INTELLECT-1 Technical Report
2024
In this report, we introduce INTELLECT-1, the first 10 billion parameter language model collaboratively trained across the globe, demonstrating that large-scale model training is no longer confined to large corporations but can be achieved through a distributed, community-driven approach. INTELLECT-1 was trained on 1 trillion tokens using up to 14 concurrent nodes distributed across 3 continents, with contributions from 30 independent compute providers dynamically joining and leaving the training process, while maintaining 83-96% compute utilization and 36.2-41.4% model FLOPS utilization.
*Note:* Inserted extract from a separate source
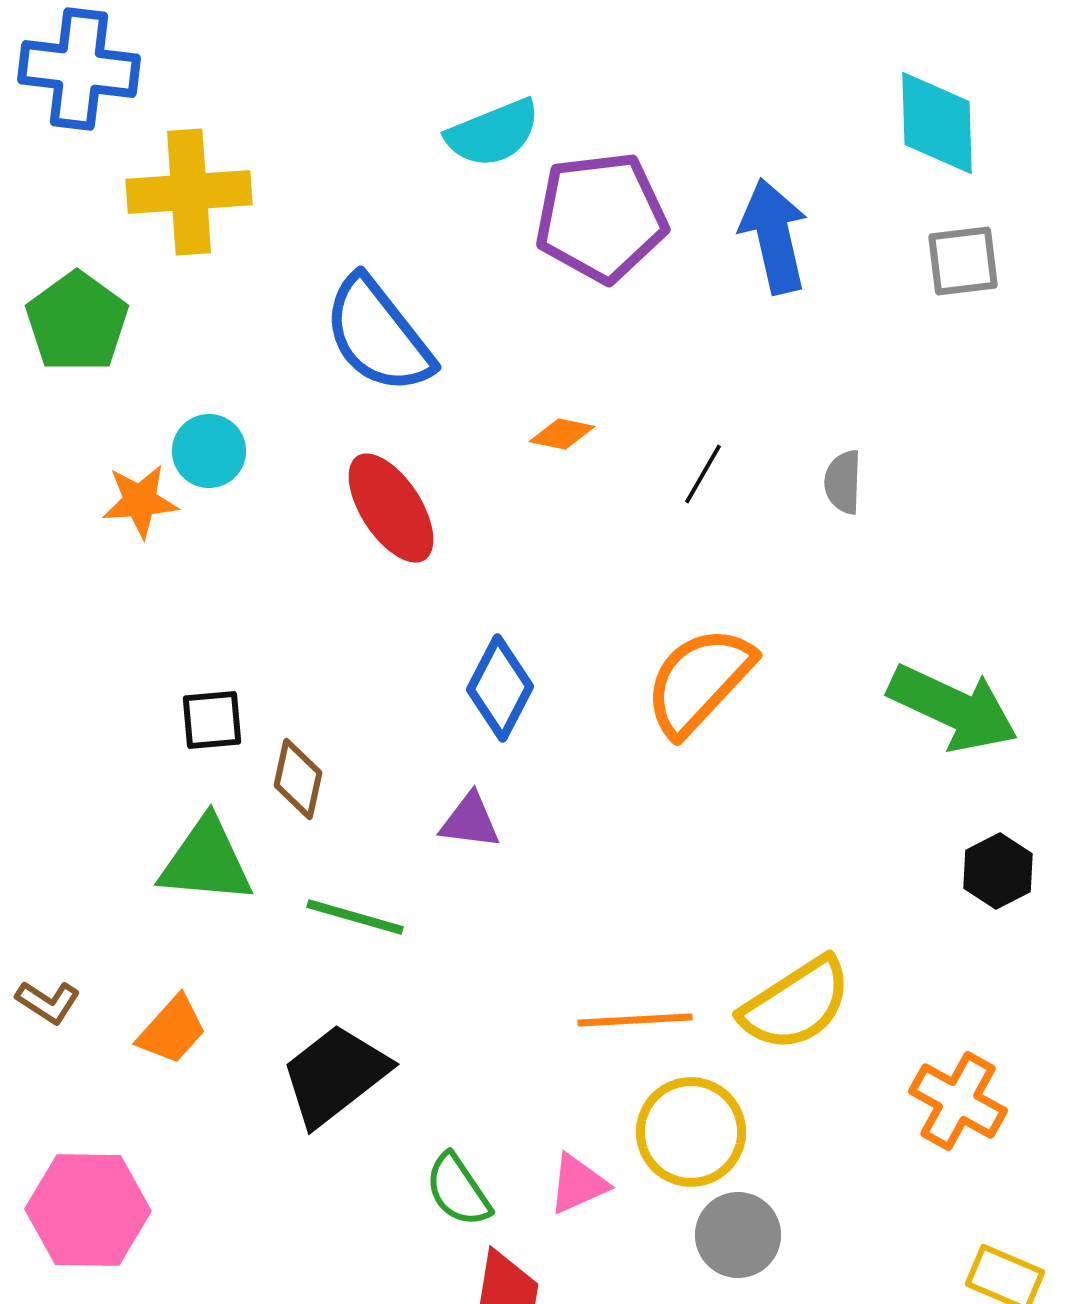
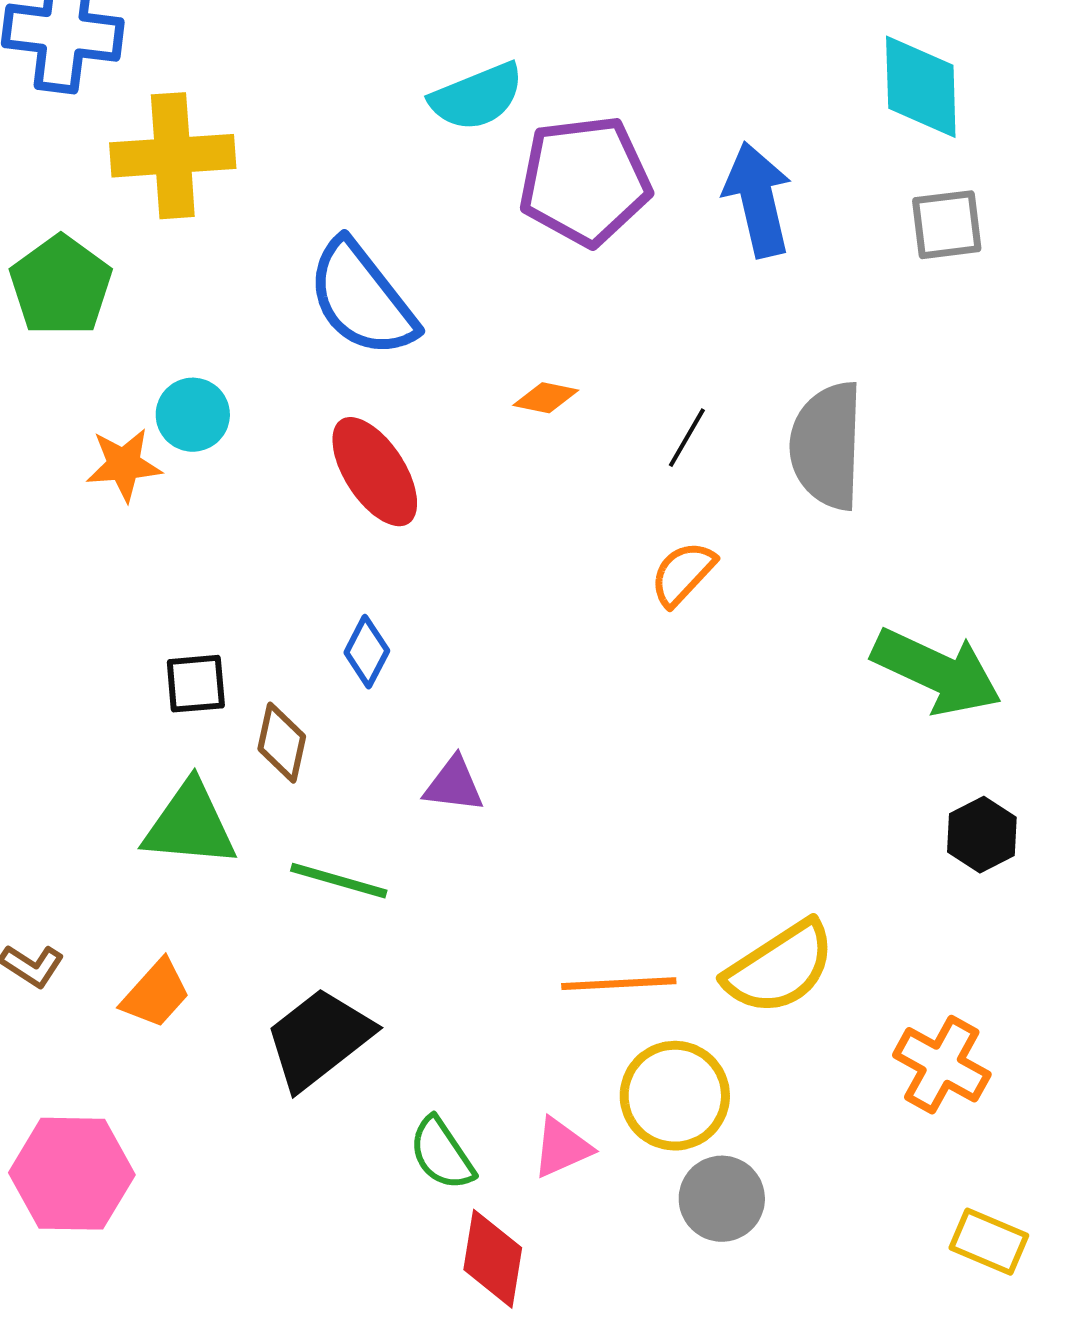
gray semicircle: (843, 482) -> (827, 446), size x2.0
orange semicircle: (699, 681) -> (683, 574), moved, size x0.6
blue diamond: (500, 688) -> (367, 652), moved, size x0.7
We leverage PRIME, our scalable distributed training framework designed for fault-tolerant, high-performance training on unreliable, globally distributed nodes. Key innovations in PRIME include the ElasticDeviceMesh, which manages dynamic global process groups for fault-tolerant communication across the internet and local process groups for communication within a node, live checkpoint recovery kernels, and a hybrid DiLoCo-FSDP2 implementation. Using PRIME with DiLoCo and our custom int8 all-reduce, we achieve a 400x reduction in communication bandwidth compared to traditional data-parallel training settings while delivering comparable performance. These results demonstrate the feasibility and promise of training frontier foundation models in a decentralized network of global GPU resources.